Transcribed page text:

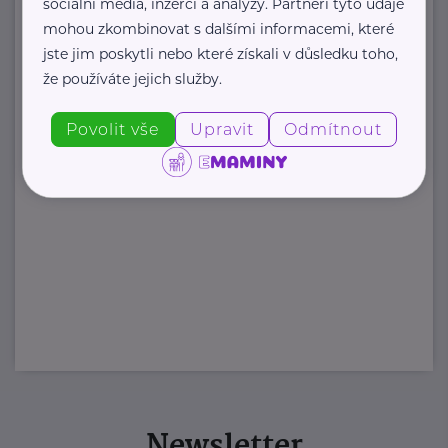
sociální média, inzerci a analýzy. Partneři tyto údaje
mohou zkombinovat s dalšími informacemi, které
jste jim poskytli nebo které získali v důsledku toho,
že používáte jejich služby.
Povolit vše
Upravit
Odmítnout
Newsletter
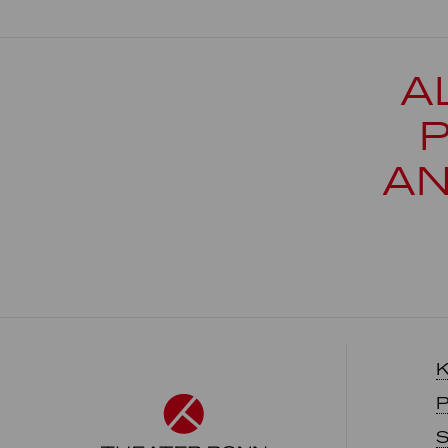
A
AN
K
P
S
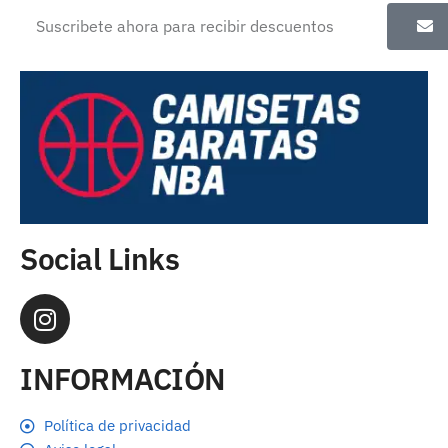
Social Links
INFORMACIÓN
Política de privacidad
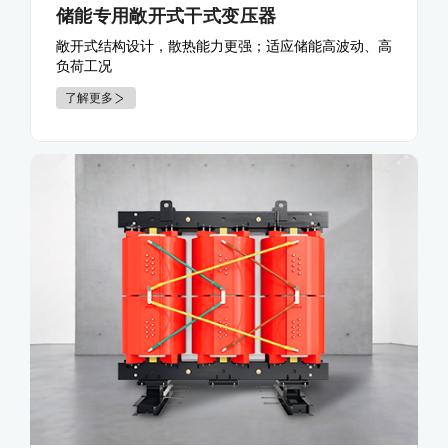
储能专用敞开式干式变压器
敞开式结构设计，散热能力更强；适应储能高波动、高
负荷工况
了解更多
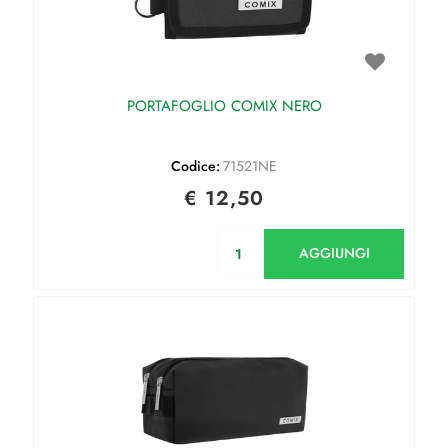
PORTAFOGLIO COMIX NERO
Codice:
71521NE
€ 12,50
Quantità
AGGIUNGI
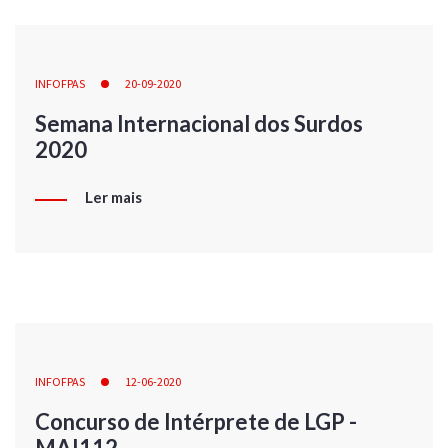
INFOFPAS
20-09-2020
Semana Internacional dos Surdos
2020
Ler mais
INFOFPAS
12-06-2020
Concurso de Intérprete de LGP -
MAI112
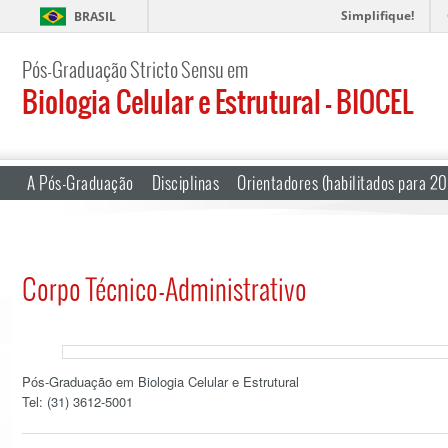
Simplifique!
BRASIL
Pós-Graduação Stricto Sensu em
Biologia Celular e Estrutural – BIOCEL
A Pós-Graduação
Disciplinas
Orientadores (habilitados para 2
Corpo Técnico-Administrativo
Pós-Graduação em Biologia Celular e Estrutural
Tel: (31) 3612-5001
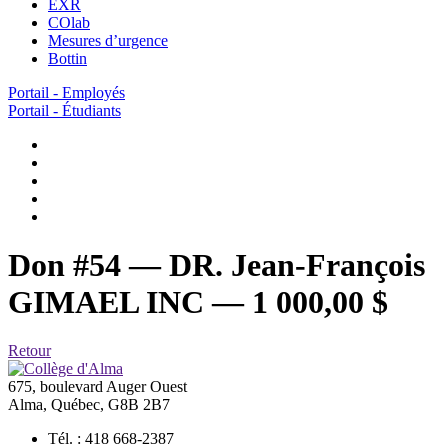
EXR
COlab
Mesures d’urgence
Bottin
Portail - Employés
Portail - Étudiants
Don #54 — DR. Jean-François
GIMAEL INC — 1 000,00 $
Retour
675, boulevard Auger Ouest
Alma, Québec, G8B 2B7
Tél. : 418 668-2387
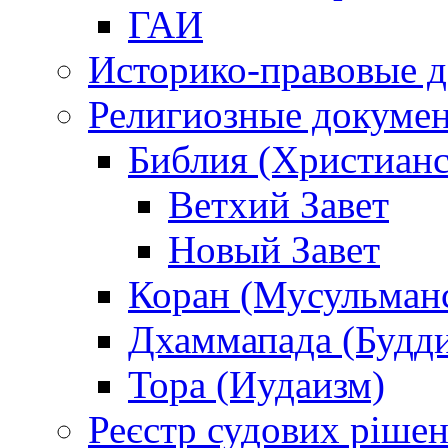
ГАИ
Историко-правовые 
Религиозные докуме
Библия (Христианс
Ветхий Завет
Новый Завет
Коран (Мусульман
Дхаммапада (Будд
Тора (Иудаизм)
Реєстр судових ріше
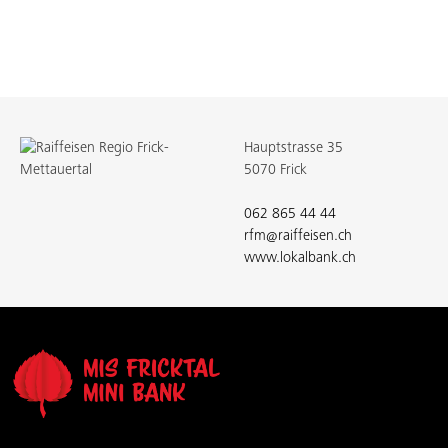
Hauptstrasse 35
5070 Frick
062 865 44 44
rfm@raiffeisen.ch
www.lokalbank.ch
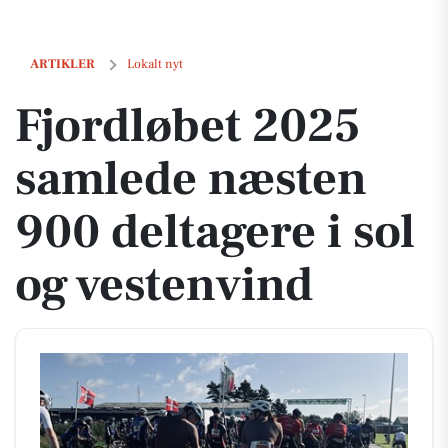
Fjordløbet 2025 samlede næsten 900 deltagere i sol og vestenvind
ARTIKLER
Lokalt nyt
Fjordløbet 2025
samlede næsten
900 deltagere i sol
og vestenvind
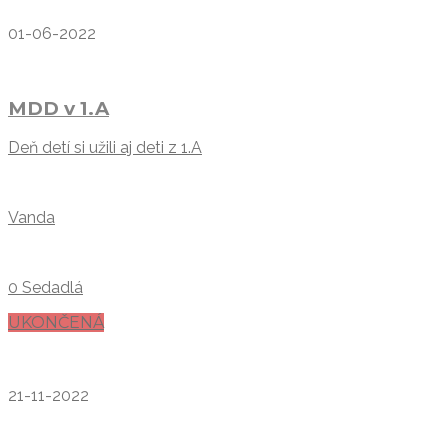
01-06-2022
MDD v 1.A
Deň detí si užili aj deti z 1.A
Vanda
0 Sedadlá
UKONČENÁ
21-11-2022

• Problem statement:
Write out every line of the data above word for word. Leave the pictures out of your answer.

• Solution for this task:
sociální média, inzerci a analýzy. Partneři tyto údaje
mohou zkombinovat s dalšími informacemi, které
jste jim poskytli nebo které získali v důsledku toho,
že používáte jejich služby.
Povolit vše
Upravit
Odmítnout
Newsletter
A
AN
K
P
S
Social Links
INFORMACIÓN
Política de privacidad
储能专用敞开式干式变压器
敞开式结构设计，散热能力更强；适应储能高波动、高
负荷工况
了解更多
PORTAFOGLIO COMIX NERO
Codice:
71521NE
€ 12,50
Quantità
AGGIUNGI
INFOFPAS
20-09-2020
Semana Internacional dos Surdos
2020
Ler mais
INFOFPAS
12-06-2020
Concurso de Intérprete de LGP -
MAI112
Simplifique!
BRASIL
Pós-Graduação Stricto Sensu em
Biologia Celular e Estrutural – BIOCEL
A Pós-Graduação
Disciplinas
Orientadores (habilitados para 2
Corpo Técnico-Administrativo
Pós-Graduação em Biologia Celular e Estrutural
Tel: (31) 3612-5001
EXR
COlab
Mesures d’urgence
Bottin
Portail - Employés
Portail - Étudiants
Don #54 — DR. Jean-François
GIMAEL INC — 1 000,00 $
Retour
675, boulevard Auger Ouest
Alma, Québec, G8B 2B7
Tél. : 418 668-2387
ГАИ
Историко-правовые 
Религиозные докуме
Библия (Христианс
Ветхий Завет
Новый Завет
Коран (Мусульман
Дхаммапада (Будд
Тора (Иудаизм)
Реєстр судових ріше
Hauptstrasse 35
5070 Frick
062 865 44 44
rfm@raiffeisen.ch
www.lokalbank.ch
Fjordløbet 2025 samlede næsten 900 deltagere i sol og vestenvind
ARTIKLER
Lokalt nyt
Fjordløbet 2025
samlede næsten
900 deltagere i sol
og vestenvind
01-06-2022
MDD v 1.A
Deň detí si užili aj deti z 1.A
Vanda
0 Sedadlá
UKONČENÁ
21-11-2022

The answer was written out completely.